Work request:
Copy all entries exactly.

Source information:
○ ○ ○ ○ ○
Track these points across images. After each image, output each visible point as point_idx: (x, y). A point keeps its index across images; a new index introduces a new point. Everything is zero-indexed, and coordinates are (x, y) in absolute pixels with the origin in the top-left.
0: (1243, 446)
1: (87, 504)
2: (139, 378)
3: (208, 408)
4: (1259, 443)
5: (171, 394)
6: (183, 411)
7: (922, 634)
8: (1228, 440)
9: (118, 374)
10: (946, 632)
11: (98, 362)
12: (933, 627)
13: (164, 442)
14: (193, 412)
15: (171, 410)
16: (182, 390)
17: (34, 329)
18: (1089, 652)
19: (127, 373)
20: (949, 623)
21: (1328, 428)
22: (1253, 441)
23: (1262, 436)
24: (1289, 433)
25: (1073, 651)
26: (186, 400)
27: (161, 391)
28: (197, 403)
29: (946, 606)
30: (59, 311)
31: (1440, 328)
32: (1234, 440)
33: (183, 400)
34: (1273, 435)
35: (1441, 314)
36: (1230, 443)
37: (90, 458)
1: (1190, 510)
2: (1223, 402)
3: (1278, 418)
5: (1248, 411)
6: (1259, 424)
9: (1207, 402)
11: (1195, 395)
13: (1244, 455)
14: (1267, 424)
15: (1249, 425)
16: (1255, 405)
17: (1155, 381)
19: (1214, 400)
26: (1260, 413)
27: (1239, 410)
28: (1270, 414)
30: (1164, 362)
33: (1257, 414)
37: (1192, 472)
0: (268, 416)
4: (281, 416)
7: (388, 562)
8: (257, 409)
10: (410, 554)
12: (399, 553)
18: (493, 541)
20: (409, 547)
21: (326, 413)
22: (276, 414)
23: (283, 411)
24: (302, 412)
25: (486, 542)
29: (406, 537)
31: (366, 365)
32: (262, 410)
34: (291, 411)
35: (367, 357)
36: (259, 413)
○ ○ ○ ○ ○
Output for this task:
Track these points across images. After each image, output each visible point as point_idx: (x, y). A point keeps its index across images; a new index introduces a new point. Everything is zero-indexed, and coordinates are (x, y) in absolute pixels with the origin in the top-left.
0: (1243, 446)
1: (87, 504)
2: (139, 378)
3: (208, 408)
4: (1259, 443)
5: (171, 394)
6: (183, 411)
7: (922, 634)
8: (1228, 440)
9: (118, 374)
10: (946, 632)
11: (98, 362)
12: (933, 627)
13: (164, 442)
14: (193, 412)
15: (171, 410)
16: (182, 390)
17: (34, 329)
18: (1089, 652)
19: (127, 373)
20: (949, 623)
21: (1328, 428)
22: (1253, 441)
23: (1262, 436)
24: (1289, 433)
25: (1073, 651)
26: (186, 400)
27: (161, 391)
28: (197, 403)
29: (946, 606)
30: (59, 311)
31: (1440, 328)
32: (1234, 440)
33: (183, 400)
34: (1273, 435)
35: (1441, 314)
36: (1230, 443)
37: (90, 458)
1: (1190, 510)
2: (1223, 402)
3: (1278, 418)
5: (1248, 411)
6: (1259, 424)
9: (1207, 402)
11: (1195, 395)
13: (1244, 455)
14: (1267, 424)
15: (1249, 425)
16: (1255, 405)
17: (1155, 381)
19: (1214, 400)
26: (1260, 413)
27: (1239, 410)
28: (1270, 414)
30: (1164, 362)
33: (1257, 414)
37: (1192, 472)
0: (268, 416)
4: (281, 416)
7: (388, 562)
8: (257, 409)
10: (410, 554)
12: (399, 553)
18: (493, 541)
20: (409, 547)
21: (326, 413)
22: (276, 414)
23: (283, 411)
24: (302, 412)
25: (486, 542)
29: (406, 537)
31: (366, 365)
32: (262, 410)
34: (291, 411)
35: (367, 357)
36: (259, 413)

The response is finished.